By what criteria should public policy be evaluated? Fairness and justice? Or the welfare of individuals? Debate over this fundamental question has spanned the ages.
"Fairness versus Welfare" poses a bold challenge to contemporary moral philosophy by showing that most moral principles conflict more sharply with welfare than is generally recognized. In particular, the authors demonstrate that all principles that are not based exclusively on welfare will sometimes favor policies under which literally everyone would be worse off. The book draws on the work of moral philosophers, economists, evolutionary and cognitive psychologists, and legal academics to scrutinize a number of particular subjects that have engaged legal scholars and moral philosophers.

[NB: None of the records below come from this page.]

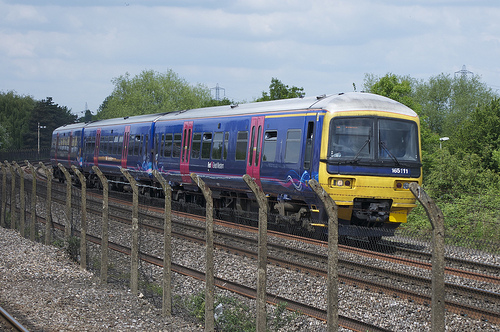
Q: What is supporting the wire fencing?
A: Poles.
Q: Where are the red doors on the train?
A: On the side.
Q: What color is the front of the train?
A: Yellow.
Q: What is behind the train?
A: Trees.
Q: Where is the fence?
A: Beside the railroad tracks.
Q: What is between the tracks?
A: Gravel.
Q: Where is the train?
A: On the railroad tracks.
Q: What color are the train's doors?
A: Red.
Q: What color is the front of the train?
A: Yellow.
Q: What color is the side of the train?
A: Blue.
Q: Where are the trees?
A: Behind the train.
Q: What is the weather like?
A: Cloudy.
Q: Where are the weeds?
A: Beside the fence.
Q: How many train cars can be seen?
A: Three.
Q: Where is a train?
A: On train tracks.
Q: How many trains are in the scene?
A: One.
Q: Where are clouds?
A: In the sky.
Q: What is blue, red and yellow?
A: The train.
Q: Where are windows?
A: On the train.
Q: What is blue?
A: Sky.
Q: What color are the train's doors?
A: Red.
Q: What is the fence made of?
A: Metal.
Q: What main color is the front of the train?
A: Yellow.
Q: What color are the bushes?
A: Green.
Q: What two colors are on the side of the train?
A: Blue and Red.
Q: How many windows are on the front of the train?
A: Two.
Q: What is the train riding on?
A: Tracks.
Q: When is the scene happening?
A: Daytime.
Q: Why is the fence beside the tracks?
A: To keep people off of the tracks.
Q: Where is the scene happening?
A: Countryside.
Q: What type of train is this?
A: Passenger.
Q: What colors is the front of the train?
A: Yellow and blue.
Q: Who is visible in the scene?
A: No one.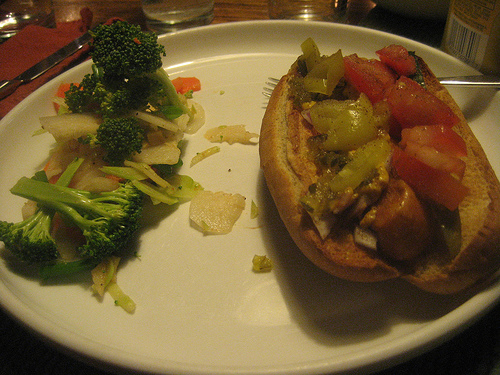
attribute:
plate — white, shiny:
[0, 16, 498, 375]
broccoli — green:
[5, 173, 148, 265]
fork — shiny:
[256, 68, 499, 112]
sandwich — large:
[255, 34, 499, 307]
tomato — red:
[376, 42, 419, 75]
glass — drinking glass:
[137, 1, 221, 35]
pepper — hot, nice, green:
[298, 33, 323, 71]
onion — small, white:
[351, 221, 380, 253]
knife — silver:
[0, 22, 108, 101]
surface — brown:
[210, 2, 270, 24]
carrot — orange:
[168, 73, 206, 96]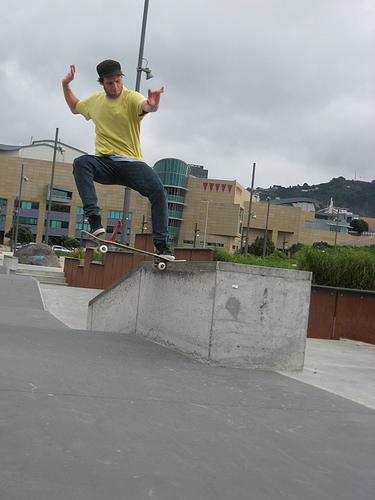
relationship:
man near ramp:
[60, 58, 177, 265] [84, 254, 308, 373]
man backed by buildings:
[60, 58, 177, 265] [4, 140, 359, 254]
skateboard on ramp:
[79, 226, 187, 272] [84, 254, 308, 373]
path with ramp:
[0, 273, 374, 499] [84, 254, 308, 373]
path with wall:
[0, 273, 374, 499] [61, 232, 373, 345]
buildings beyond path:
[3, 124, 362, 265] [0, 273, 374, 499]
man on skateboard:
[60, 60, 182, 260] [79, 226, 187, 272]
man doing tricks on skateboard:
[60, 60, 182, 260] [79, 226, 187, 272]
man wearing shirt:
[60, 60, 182, 260] [74, 89, 149, 158]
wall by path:
[85, 261, 314, 373] [4, 272, 349, 484]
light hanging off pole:
[138, 64, 154, 81] [117, 7, 150, 240]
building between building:
[151, 155, 189, 258] [178, 173, 336, 245]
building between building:
[151, 155, 189, 258] [5, 152, 150, 250]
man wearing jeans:
[60, 58, 177, 265] [69, 151, 173, 241]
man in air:
[60, 60, 182, 260] [80, 267, 190, 367]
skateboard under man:
[79, 226, 187, 272] [60, 60, 182, 260]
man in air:
[60, 60, 182, 260] [81, 270, 201, 356]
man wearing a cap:
[60, 60, 182, 260] [96, 57, 124, 77]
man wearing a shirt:
[60, 60, 182, 260] [74, 82, 151, 164]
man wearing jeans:
[60, 60, 182, 260] [69, 151, 173, 241]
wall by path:
[85, 261, 314, 373] [0, 273, 374, 499]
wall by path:
[61, 232, 373, 345] [0, 273, 374, 499]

How can the deeply problematic nature of all nonwelfarist principles be reconciled with our moral instincts and intuitions that support them? The authors offer a fascinating explanation of the origins of our moral instincts and intuitions, developing ideas originally advanced by Hume and Sidgwick and more recently explored by psychologists and evolutionary theorists. Their analysis indicates that most moral principles that seem appealing, upon examination, have a functional explanation, one that does not justify their being accorded independent weight in the assessment of public policy.
"Fairness versus Welfare" has profound implications for the theory and practice of policy analysis and has already generated considerable debate in academia.